C’est une première en France, qu’il faut mettre en lien avec le modèle scandinave. La Shifty School s’est en effet beaucoup inspirée du lycée de Bryggeriest. En Suède, la petite ville de Malmö abrite le seul établissement construit également par et pour les skateurs, une structure qui a beaucoup influencé Arnaud Dedieu. Le créateur de ce lycée a d’ailleurs souvent été l’un de ses principaux interlocuteurs dans la construction même du projet.
Dans une logique d’ouverture, l’objectif est avant tout de transmettre certaines valeurs aux étudiants. Comme de nombreux autres sports, “le skate enseigne des valeurs profitables à l’éducation” : la persévérance, la créativité, le dépassement de soi, mais surtout, l’adaptabilité à son environnement.

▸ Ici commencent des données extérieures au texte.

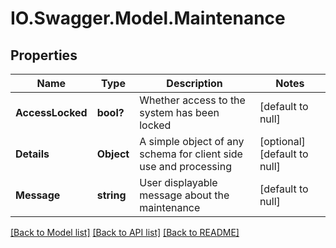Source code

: # IO.Swagger.Model.Maintenance
## Properties

Name | Type | Description | Notes
------------ | ------------- | ------------- | -------------
**AccessLocked** | **bool?** | Whether access to the system has been locked | [default to null]
**Details** | **Object** | A simple object of any schema for client side use and processing | [optional] [default to null]
**Message** | **string** | User displayable message about the maintenance | [default to null]

[[Back to Model list]](../README.md#documentation-for-models) [[Back to API list]](../README.md#documentation-for-api-endpoints) [[Back to README]](../README.md)

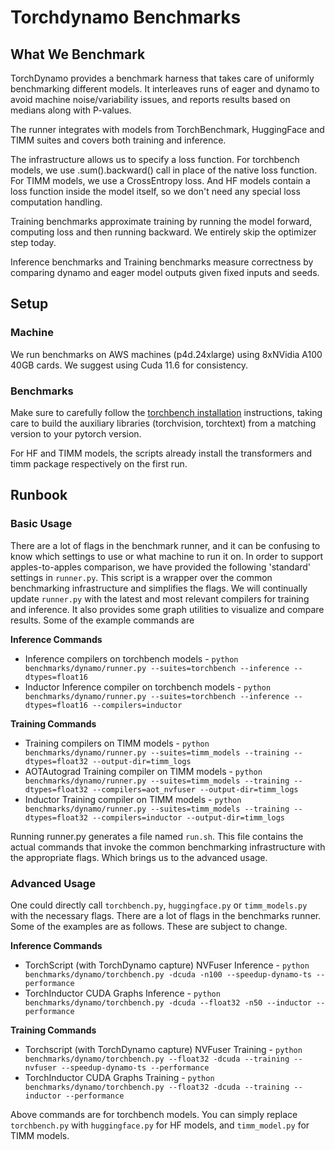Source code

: # Torchdynamo Benchmarks

## What We Benchmark
TorchDynamo provides a benchmark harness that takes care of uniformly benchmarking different models.  It interleaves runs of eager and dynamo to avoid machine noise/variability issues, and reports results based on medians along with P-values.

The runner integrates with models from TorchBenchmark, HuggingFace and TIMM suites and covers both training and inference.

The infrastructure allows us to specify a loss function. For torchbench models, we use .sum().backward() call in place of the native loss function. For TIMM models, we use a CrossEntropy loss. And HF models contain a loss function inside the model itself, so we don't need any special loss computation handling.

Training benchmarks approximate training by running the model forward, computing loss and then running backward. We entirely skip the optimizer step today.

Inference benchmarks and Training benchmarks measure correctness by comparing dynamo and eager model outputs given fixed inputs and seeds.

## Setup

### Machine
We run benchmarks on AWS machines (p4d.24xlarge) using 8xNVidia A100 40GB cards.  We suggest using Cuda 11.6 for consistency.

### Benchmarks
Make sure to carefully follow the [torchbench installation](https://github.com/pytorch/benchmark#installation) instructions, taking care to build the auxiliary libraries (torchvision, torchtext) from a matching version to your pytorch version.

For HF and TIMM models, the scripts already install the transformers and timm package respectively on the first run.

## Runbook

### Basic Usage
There are a lot of flags in the benchmark runner, and it can be confusing to know which settings to use or what machine to run it on.  In order to support apples-to-apples comparison, we have provided the following 'standard' settings in `runner.py`. This script is a wrapper over the common benchmarking infrastructure and simplifies the flags. We will continually update `runner.py` with the latest and most relevant compilers for training and inference. It also provides some graph utilities to visualize and compare results. Some of the example commands are

**Inference Commands**
* Inference compilers on torchbench models - `python benchmarks/dynamo/runner.py --suites=torchbench --inference --dtypes=float16`
* Inductor Inference compiler on torchbench models - `python benchmarks/dynamo/runner.py --suites=torchbench --inference --dtypes=float16 --compilers=inductor`

**Training Commands**
* Training compilers on TIMM models - `python benchmarks/dynamo/runner.py --suites=timm_models --training --dtypes=float32 --output-dir=timm_logs`
* AOTAutograd Training compiler on TIMM models - `python benchmarks/dynamo/runner.py --suites=timm_models --training --dtypes=float32 --compilers=aot_nvfuser --output-dir=timm_logs`
* Inductor Training compiler on TIMM models - `python benchmarks/dynamo/runner.py --suites=timm_models --training --dtypes=float32 --compilers=inductor --output-dir=timm_logs`

Running runner.py generates a file named `run.sh`. This file contains the actual commands that invoke the common benchmarking infrastructure with the appropriate flags. Which brings us to the advanced usage.

### Advanced Usage

One could directly call `torchbench.py`, `huggingface.py` or `timm_models.py` with the necessary flags. There are a lot of flags in the benchmarks runner. Some of the examples are as follows. These are subject to change.

**Inference Commands**
* TorchScript (with TorchDynamo capture) NVFuser Inference - `python benchmarks/dynamo/torchbench.py -dcuda -n100 --speedup-dynamo-ts --performance`
* TorchInductor CUDA Graphs Inference - `python benchmarks/dynamo/torchbench.py -dcuda --float32 -n50 --inductor --performance`

**Training Commands**
* Torchscript (with TorchDynamo capture) NVFuser Training - `python benchmarks/dynamo/torchbench.py --float32 -dcuda --training --nvfuser --speedup-dynamo-ts --performance`
* TorchInductor CUDA Graphs Training - `python benchmarks/dynamo/torchbench.py --float32 -dcuda --training --inductor --performance`

Above commands are for torchbench models. You can simply replace `torchbench.py` with `huggingface.py` for HF models, and `timm_model.py` for TIMM models.
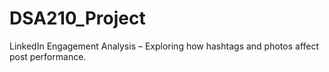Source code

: # DSA210_Project
LinkedIn Engagement Analysis – Exploring how hashtags and photos affect post performance.
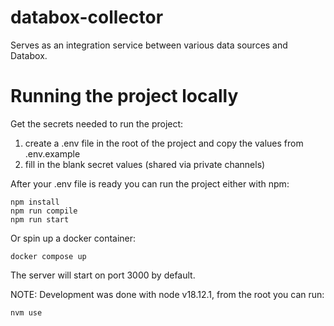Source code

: # databox-collector
Serves as an integration service between various data sources and Databox.

# Running the project locally
Get the secrets needed to run the project:
1. create a .env file in the root of the project and copy the values from .env.example
2. fill in the blank secret values (shared via private channels)

After your .env file is ready you can run the project either with npm:

    npm install
    npm run compile
    npm run start

Or spin up a docker container:

    docker compose up

The server will start on port 3000 by default.

NOTE: 
Development was done with node v18.12.1, from the root you can run:

    nvm use
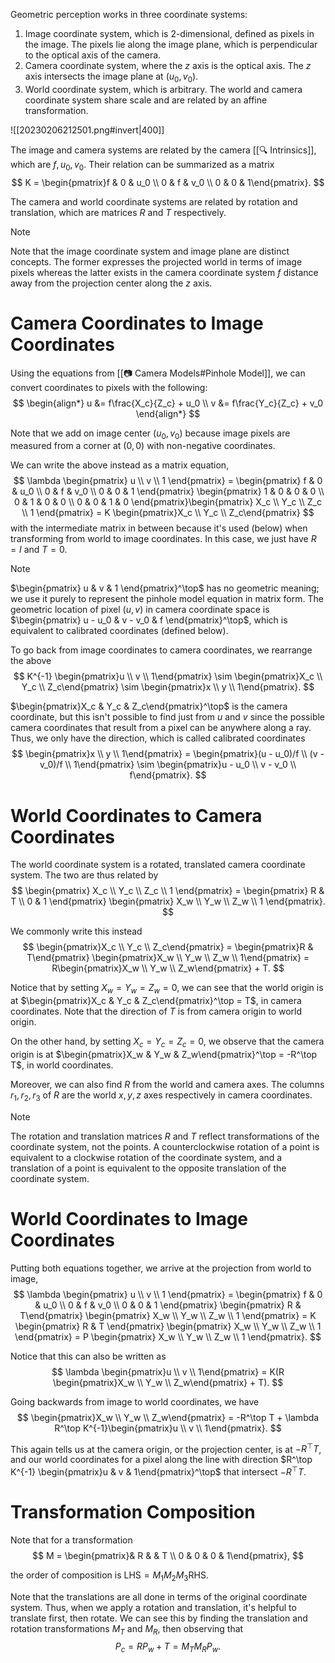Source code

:---
---
Geometric perception works in three coordinate systems:
1. Image coordinate system, which is 2-dimensional, defined as pixels in the image. The pixels lie along the image plane, which is perpendicular to the optical axis of the camera.
2. Camera coordinate system, where the $z$ axis is the optical axis. The $z$ axis intersects the image plane at $(u_0, v_0)$.
3. World coordinate system, which is arbitrary. The world and camera coordinate system share scale and are related by an affine transformation.

![[20230206212501.png#invert|400]]

The image and camera systems are related by the camera [[🔍 Intrinsics]], which are $f, u_0, v_0$. Their relation can be summarized as a matrix 
$$
K = \begin{pmatrix}f & 0 & u_0 \\ 0 & f & v_0 \\ 0 & 0 & 1\end{pmatrix}.
$$

The camera and world coordinate systems are related by rotation and translation, which are matrices $R$ and $T$ respectively.

> [!note]
> Note that the image coordinate system and image plane are distinct concepts. The former expresses the projected world in terms of image pixels whereas the latter exists in the camera coordinate system $f$ distance away from the projection center along the $z$ axis.

# Camera Coordinates to Image Coordinates
Using the equations from [[📷 Camera Models#Pinhole Model]], we can convert coordinates to pixels with the following: 
$$
\begin{align*} u &= f\frac{X_c}{Z_c} + u_0 \\ v &= f\frac{Y_c}{Z_c} + v_0 \end{align*}
$$


Note that we add on image center $(u_0, v_0)$ because image pixels are measured from a corner at $(0, 0)$ with non-negative coordinates.

We can write the above instead as a matrix equation, 
$$
\lambda \begin{pmatrix} u \\ v \\ 1 \end{pmatrix} = \begin{pmatrix} f & 0 & u_0 \\ 0 & f & v_0 \\ 0 & 0 & 1 \end{pmatrix} \begin{pmatrix} 1 & 0 & 0 & 0 \\ 0 & 1 & 0 & 0 \\ 0 & 0 & 1 & 0 \end{pmatrix}\begin{pmatrix} X_c \\ Y_c \\ Z_c \\ 1 \end{pmatrix} = K \begin{pmatrix}X_c \\ Y_c \\ Z_c\end{pmatrix}
$$
 with the intermediate matrix in between because it's used (below) when transforming from world to image coordinates. In this case, we just have $R = I$ and $T = 0$.

> [!note]
> $\begin{pmatrix} u & v & 1 \end{pmatrix}^\top$ has no geometric meaning; we use it purely to represent the pinhole model equation in matrix form. The geometric location of pixel $(u, v)$ in camera coordinate space is $\begin{pmatrix} u - u_0 & v - v_0 & f \end{pmatrix}^\top$, which is equivalent to calibrated coordinates (defined below).

To go back from image coordinates to camera coordinates, we rearrange the above 
$$
K^{-1} \begin{pmatrix}u \\ v \\ 1\end{pmatrix} \sim \begin{pmatrix}X_c \\ Y_c \\ Z_c\end{pmatrix} \sim \begin{pmatrix}x \\ y \\ 1\end{pmatrix}.
$$


$\begin{pmatrix}X_c & Y_c & Z_c\end{pmatrix}^\top$ is the camera coordinate, but this isn't possible to find just from $u$ and $v$ since the possible camera coordinates that result from a pixel can be anywhere along a ray. Thus, we only have the direction, which is called calibrated coordinates 
$$
\begin{pmatrix}x \\ y \\ 1\end{pmatrix} = \begin{pmatrix}(u - u_0)/f \\ (v - v_0)/f \\ 1\end{pmatrix} \sim \begin{pmatrix}u - u_0 \\ v - v_0 \\ f\end{pmatrix}.
$$


# World Coordinates to Camera Coordinates
The world coordinate system is a rotated, translated camera coordinate system. The two are thus related by 
$$
\begin{pmatrix} X_c \\ Y_c \\ Z_c \\ 1 \end{pmatrix} = \begin{pmatrix} R & T \\ 0 & 1 \end{pmatrix} \begin{pmatrix} X_w \\ Y_w \\ Z_w \\ 1 \end{pmatrix}.
$$

We commonly write this instead 
$$
\begin{pmatrix}X_c \\ Y_c \\ Z_c\end{pmatrix} = \begin{pmatrix}R & T\end{pmatrix} \begin{pmatrix}X_w \\ Y_w \\ Z_w \\ 1\end{pmatrix} = R\begin{pmatrix}X_w \\ Y_w \\ Z_w\end{pmatrix} + T.
$$

Notice that by setting $X_w = Y_w = Z_w = 0$, we can see that the world origin is at $\begin{pmatrix}X_c & Y_c & Z_c\end{pmatrix}^\top = T$, in camera coordinates. Note that the direction of $T$ is from camera origin to world origin.

On the other hand, by setting $X_c = Y_c = Z_c = 0$, we observe that the camera origin is at $\begin{pmatrix}X_w & Y_w & Z_w\end{pmatrix}^\top = -R^\top T$, in world coordinates.

Moreover, we can also find $R$ from the world and camera axes. The columns $r_1, r_2, r_3$ of $R$ are the world $x, y, z$ axes respectively in camera coordinates.

> [!note]
> The rotation and translation matrices $R$ and $T$ reflect transformations of the coordinate system, not the points. A counterclockwise rotation of a point is equivalent to a clockwise rotation of the coordinate system, and a translation of a point is equivalent to the opposite translation of the coordinate system.

# World Coordinates to Image Coordinates
Putting both equations together, we arrive at the projection from world to image, 
$$
\lambda \begin{pmatrix} u \\ v \\ 1 \end{pmatrix} = \begin{pmatrix} f & 0 & u_0 \\ 0 & f & v_0 \\ 0 & 0 & 1 \end{pmatrix} \begin{pmatrix} R & T\end{pmatrix} \begin{pmatrix} X_w \\ Y_w \\ Z_w \\ 1 \end{pmatrix} = K \begin{pmatrix} R & T \end{pmatrix} \begin{pmatrix} X_w \\ Y_w \\ Z_w \\ 1 \end{pmatrix} = P \begin{pmatrix} X_w \\ Y_w \\ Z_w \\ 1 \end{pmatrix}.
$$

Notice that this can also be written as 
$$
\lambda \begin{pmatrix}u \\ v \\ 1\end{pmatrix} = K(R \begin{pmatrix}X_w \\ Y_w \\ Z_w\end{pmatrix} + T).
$$


Going backwards from image to world coordinates, we have 
$$
\begin{pmatrix}X_w \\ Y_w \\ Z_w\end{pmatrix} = -R^\top T + \lambda R^\top K^{-1}\begin{pmatrix}u \\ v \\ 1\end{pmatrix}.
$$

This again tells us at the camera origin, or the projection center, is at $-R^\top T$, and our world coordinates for a pixel along the line with direction $R^\top K^{-1} \begin{pmatrix}u & v & 1\end{pmatrix}^\top$ that intersect $-R^\top T$.

# Transformation Composition
Note that for a transformation 
$$
M = \begin{pmatrix}& R & & T \\ 0 & 0 & 0 & 1\end{pmatrix},
$$

the order of composition is $\text{LHS} = M_1 M_2 M_3 \text{RHS}$.

Note that the translations are all done in terms of the original coordinate system. Thus, when we apply a rotation and translation, it's helpful to translate first, then rotate. We can see this by finding the translation and rotation transformations $M_T$ and $M_R$, then observing that 
$$
P_c = RP_w + T = M_T M_R P_w.
$$
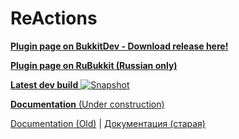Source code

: # ReActions


[**Plugin page on BukkitDev - Download release here!**](https://dev.bukkit.org/bukkit-plugins/reactions/)

[**Plugin page on RuBukkit (Russian only)**](http://rubukkit.org/threads/mech-fun-reactions-chto-togda-inache-bukkitdev.41857/)

[**Latest dev build** ![Snapshot](https://circleci.com/gh/Redolith/ReActions.svg?style=shield&circle-token=2bb628276a494b5ac51ec0a0ae4deda896b6f3e3)](https://circleci.com/gh/Redolith/ReActions)
 
[**Documentation** (Under construction)](https://github.com/Redolith/ReActions/wiki)

[Documentation (Old)](http://reactions.fromgate.me) | [Документация (старая)](http://reactions.fromgate.ru)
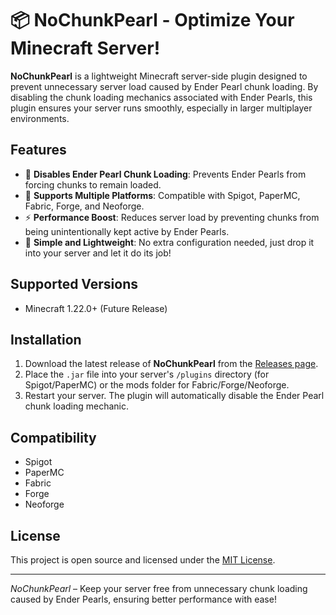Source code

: # 📦 NoChunkPearl - Optimize Your Minecraft Server!

**NoChunkPearl** is a lightweight Minecraft server-side plugin designed to prevent unnecessary server load caused by Ender Pearl chunk loading. By disabling the chunk loading mechanics associated with Ender Pearls, this plugin ensures your server runs smoothly, especially in larger multiplayer environments.

## Features

- 🚫 **Disables Ender Pearl Chunk Loading**: Prevents Ender Pearls from forcing chunks to remain loaded.
- 🔄 **Supports Multiple Platforms**: Compatible with Spigot, PaperMC, Fabric, Forge, and Neoforge.
- ⚡ **Performance Boost**: Reduces server load by preventing chunks from being unintentionally kept active by Ender Pearls.
- 🎯 **Simple and Lightweight**: No extra configuration needed, just drop it into your server and let it do its job!

## Supported Versions

- Minecraft 1.22.0+ (Future Release)

## Installation

1. Download the latest release of **NoChunkPearl** from the [Releases page](#).
2. Place the `.jar` file into your server's `/plugins` directory (for Spigot/PaperMC) or the mods folder for Fabric/Forge/Neoforge.
3. Restart your server. The plugin will automatically disable the Ender Pearl chunk loading mechanic.

## Compatibility

- Spigot
- PaperMC
- Fabric
- Forge
- Neoforge

## License

This project is open source and licensed under the [MIT License](LICENSE).

---

*NoChunkPearl* – Keep your server free from unnecessary chunk loading caused by Ender Pearls, ensuring better performance with ease!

L’importance de la culture skate
Le créateur de Shifty School est également très attaché à la place du skate dans notre société actuelle et à la manière dont il s’intègre petit à petit dans le paysage urbain et culturel. Outre la simple pratique, il nous rappelle l’importance du skate dans les évolutions artistiques et sociales. Il rappelle qu’aujourd’hui, cette discipline se développe, il y a de la place pour tout le monde, ce n’est pas sectaire, que le skate féminin se développe, que ce n’est pas une question de performance. La discipline se nourrit des autres cultures et autres influences, “on peut penser à Spike Jonze évidemment“. À sa façon le skate fait évoluer la société, les mœurs, les communautés et notre approche de l’espace public. Défier les règles, penser librement, imaginer, créer : c’est dans l’ADN du skate. De plus en plus, les skaters deviennent d’ailleurs des activistes responsables bien au-delà de leur communauté.
“C’est fabuleux de voir toutes les associations qui existent aujourd’hui et qui s’appuient sur le skate comme médium pour lutter contre les inégalités, la pauvreté, ou l’exclusion”, nous raconte-t-il en souriant, citant par exemple Skatepal, une association qui travaille avec les communautés à travers la Palestine pour améliorer la vie des jeunes (filles notamment) grâce au skateboard. Finalement au-delà des savoir-faire enseignés c’est surtout ces valeurs, que la Shity school souhaite transmettre à ses étudiants.